Lattek: Mehr positiv als negativ, auch wenn nicht alles so gelaufen ist, wie man sich das vorgestellt hat.

Wie zu Beginn Ihrer Trainer-Laufbahn?

Lattek: Mit 20 Jahren, als ich zur Sporthochschule kam, habe ich mich mit Hennes Weisweiler überworfen. Die Trainerausbildung habe ich dann mit 30 Jahren nachgeholt. Hennes hat 14 Tage versucht, mich zu provozieren, aber ich habe mich nicht provozieren lassen. Später hat er, wenn er morgens keine Lust mehr hatte, zu mir gesagt: 'Lattek, machen Sie das mal.' Dann kam die Prüfung, Helmut Schön war damals Prüfungsleiter. Dann hat er Weisweiler gefragt: 'Ich brauche einen Assistenten, wen haben Sie denn da?' Da hat Hennes gesagt: 'Ich habe da noch einen Jungen, der ist zwar Student und kein Fußballer, aber der kann das.' So bin ich für fünf Jahre zum DFB gekommen

Wie kam es zum Wechsel nach München?

Lattek: Franz Beckenbauer kam damals zu mir und fragte, ob nicht zum FC Bayern wechseln wolle, weil die Zusammenarbeit mit Branko Zebec keine Zukunft mehr habe. Dann bin nach München geflogen und habe einen Dreijahresvertrag unterschrieben. So begann die ganze Scheiße... Meine Frau hat mir später gesagt, wenn ich gewusst hätte, dass du Trainer wirst, hätte ich dich nicht geheiratet.

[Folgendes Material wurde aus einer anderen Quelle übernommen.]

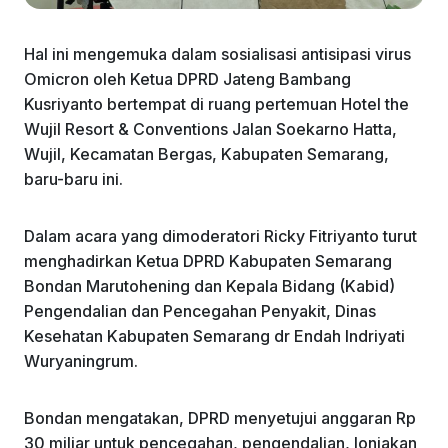
Hal ini mengemuka dalam sosialisasi antisipasi virus
Omicron oleh Ketua DPRD Jateng Bambang
Kusriyanto bertempat di ruang pertemuan Hotel the
Wujil Resort & Conventions Jalan Soekarno Hatta,
Wujil, Kecamatan Bergas, Kabupaten Semarang,
baru-baru ini.
Dalam acara yang dimoderatori Ricky Fitriyanto turut
menghadirkan Ketua DPRD Kabupaten Semarang
Bondan Marutohening dan Kepala Bidang (Kabid)
Pengendalian dan Pencegahan Penyakit, Dinas
Kesehatan Kabupaten Semarang dr Endah Indriyati
Wuryaningrum.
Bondan mengatakan, DPRD menyetujui anggaran Rp
30 miliar untuk pencegahan, pengendalian, lonjakan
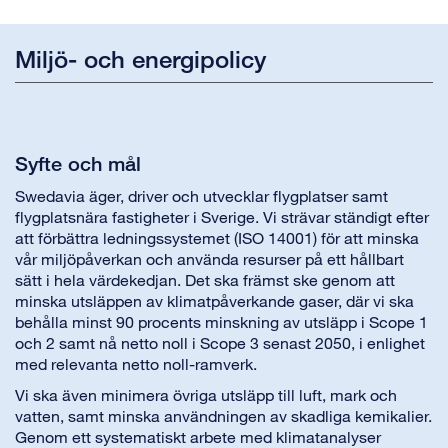
Miljö- och energipolicy
Syfte och mål
Swedavia äger, driver och utvecklar flygplatser samt
flygplatsnära fastigheter i Sverige. Vi strävar ständigt efter
att förbättra ledningssystemet (ISO 14001) för att minska
vår miljöpåverkan och använda resurser på ett hållbart
sätt i hela värdekedjan. Det ska främst ske genom att
minska utsläppen av klimatpåverkande gaser, där vi ska
behålla minst 90 procents minskning av utsläpp i Scope 1
och 2 samt nå netto noll i Scope 3 senast 2050, i enlighet
med relevanta netto noll-ramverk.
Vi ska även minimera övriga utsläpp till luft, mark och
vatten, samt minska användningen av skadliga kemikalier.
Genom ett systematiskt arbete med klimatanalyser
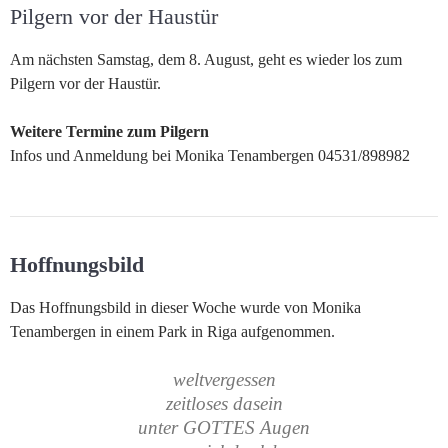
Pilgern vor der Haustür
Am nächsten Samstag, dem 8. August, geht es wieder los zum
Pilgern vor der Haustür.
Weitere Termine zum Pilgern
Infos und Anmeldung bei Monika Tenambergen 04531/898982
Hoffnungsbild
Das Hoffnungsbild in dieser Woche wurde von Monika
Tenambergen in einem Park in Riga aufgenommen.
weltvergessen
zeitloses dasein
unter GOTTES Augen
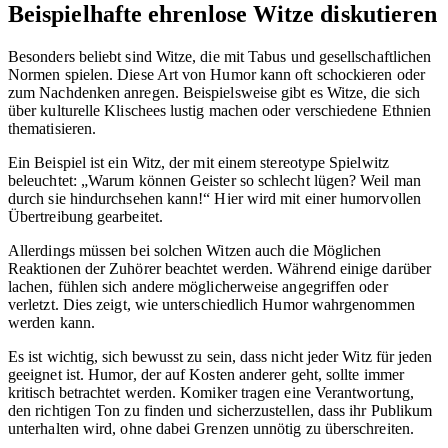
Beispielhafte ehrenlose Witze diskutieren
Besonders beliebt sind Witze, die mit Tabus und gesellschaftlichen
Normen spielen. Diese Art von Humor kann oft schockieren oder
zum Nachdenken anregen. Beispielsweise gibt es Witze, die sich
über kulturelle Klischees lustig machen oder verschiedene Ethnien
thematisieren.
Ein Beispiel ist ein Witz, der mit einem stereotype Spielwitz
beleuchtet: „Warum können Geister so schlecht lügen? Weil man
durch sie hindurchsehen kann!“ Hier wird mit einer humorvollen
Übertreibung gearbeitet.
Allerdings müssen bei solchen Witzen auch die Möglichen
Reaktionen der Zuhörer beachtet werden. Während einige darüber
lachen, fühlen sich andere möglicherweise angegriffen oder
verletzt. Dies zeigt, wie unterschiedlich Humor wahrgenommen
werden kann.
Es ist wichtig, sich bewusst zu sein, dass nicht jeder Witz für jeden
geeignet ist. Humor, der auf Kosten anderer geht, sollte immer
kritisch betrachtet werden. Komiker tragen eine Verantwortung,
den richtigen Ton zu finden und sicherzustellen, dass ihr Publikum
unterhalten wird, ohne dabei Grenzen unnötig zu überschreiten.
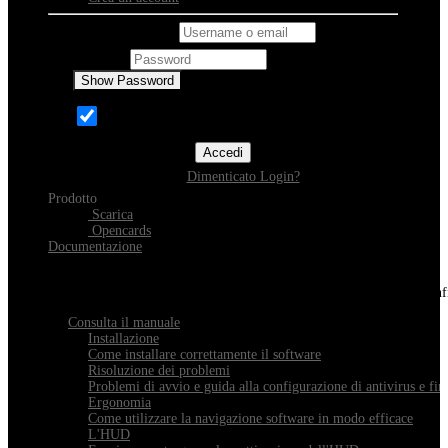
Username o email
Password
Show Password
Ricordami
Accedi
Dimenticato Login?
Prodotto
Scarica
Opencards
Documentazione
Scopri Xeester
Tutto quello che devi sapere sull'installazione, la navigazione e la con
Consulta il manuale
Installazione
Come installare correttamente il software
Risoluzione dei problemi
Problemi di avvio e guida alla configurazione di antivirus e fir
Ergonomia
Come utilizzare la navigazione software in modo efficace
L'HUD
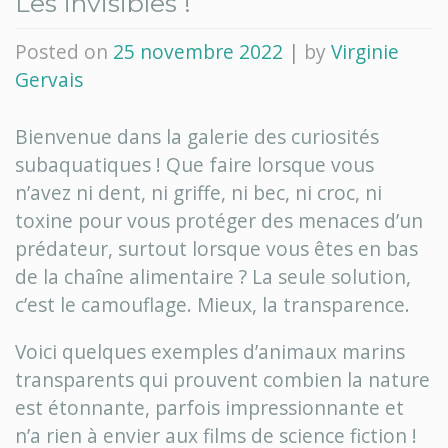
Les invisibles !
Posted on
25 novembre 2022
|
by
Virginie
Gervais
Bienvenue dans la galerie des curiosités
subaquatiques ! Que faire lorsque vous
n’avez ni dent, ni griffe, ni bec, ni croc, ni
toxine pour vous protéger des menaces d’un
prédateur, surtout lorsque vous êtes en bas
de la chaîne alimentaire ? La seule solution,
c’est le camouflage. Mieux, la transparence.
Voici quelques exemples d’animaux marins
transparents qui prouvent combien la nature
est étonnante, parfois impressionnante et
n’a rien à envier aux films de science fiction !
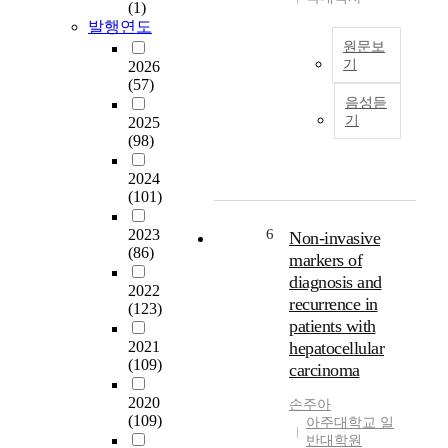
(1)
된
로
r
자
발행연도
다
써
r
염
원문보
.
보
o
기
기
2026
혈
통
p
서
(57)
전
은
P
t
열
음성듣
성
s
a
o
로
기
2025
위
t
r
t
부
(98)
험
e
k
i
터
이
m
i
c
2024
전
없
-
n
세
(101)
사
는
l
s
포
된
c
o
o
사
2023
6
Non-invasive
다
a
o
n
멸
(86)
markers of
.
r
p
'
과
P
diagnosis and
b
구
2022
s
정
A
recurrence in
a
(123)
조
d
에
C
patients with
m
로
i
서
A
2021
hepatocellular
y
,
s
의
P
(109)
l
carcinoma
한
e
는
a
쪽
a
G
뇌
2020
손주아
t
끝
s
a
하
(109)
아주대학교 일
e
에
e
s
수
반대학원
d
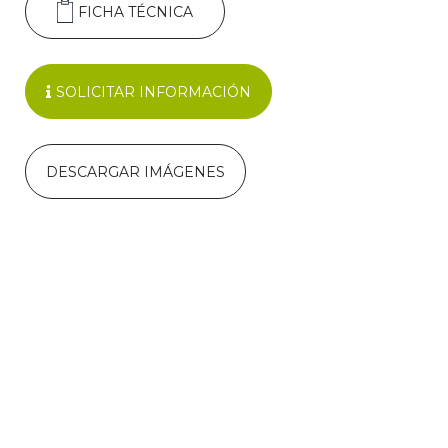
FICHA TÉCNICA
SOLICITAR INFORMACIÓN
DESCARGAR IMÁGENES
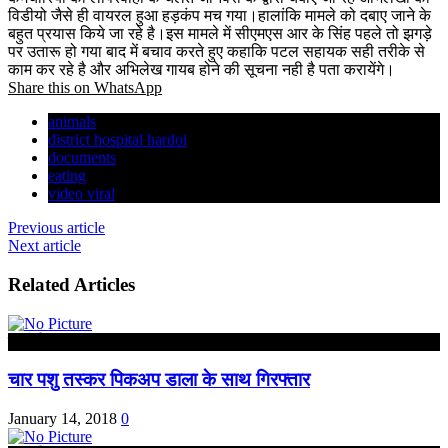
विडीयो जैसे ही वायरल हुआ हड़कंप मच गया।हालांकि मामले को दबाए जाने के
बहुत प्रयास किये जा रहे है।इस मामले में सीएमएस आर के सिंह पहले तो झगड़े
पर उतारू हो गया बाद में बचाव करते हुए कहाकि पटल सहायक सही तरीके से
काम कर रहे है और अभिलेख गायब होने की सूचना नही है पता करायेंगे।
Share this on WhatsApp
animals
district hospital hardoi
documents
eating
video viral
Previous article
Next article
Related Articles
हरदोई
चार पशु तस्कर पिकअप डाला के साथ गिरफ्तार
January 14, 2018
0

Wie hat sich der Fußball seit Ihrem Einstieg in die Bundesliga verändert?

Lattek: Das ganze Drumherum ist mir zu heftig geworden. Als ich die fünf Wochen nochmals in Dortmund war, habe ich ja den ganzen Tag mit den Journalisten zu tun gehabt. Es war aber auch der Sinn, den Druck von der Mannschaft wegzunehmen. Ich habe alles abgefangen. Ich habe mal Erich Ribbeck gefragt, als der bei Bayern war. Er hat mir gesagt, 75 Prozent ist Öffentlichkeitsarbeit. Zum Training hat man kaum Zeit. Überspitzt formuliert: Das Einzige am Fußball, was stört ist der Fußball. Ich würde gerne sehen, wenn der Sport wieder mehr im Vordergrund stehen würde."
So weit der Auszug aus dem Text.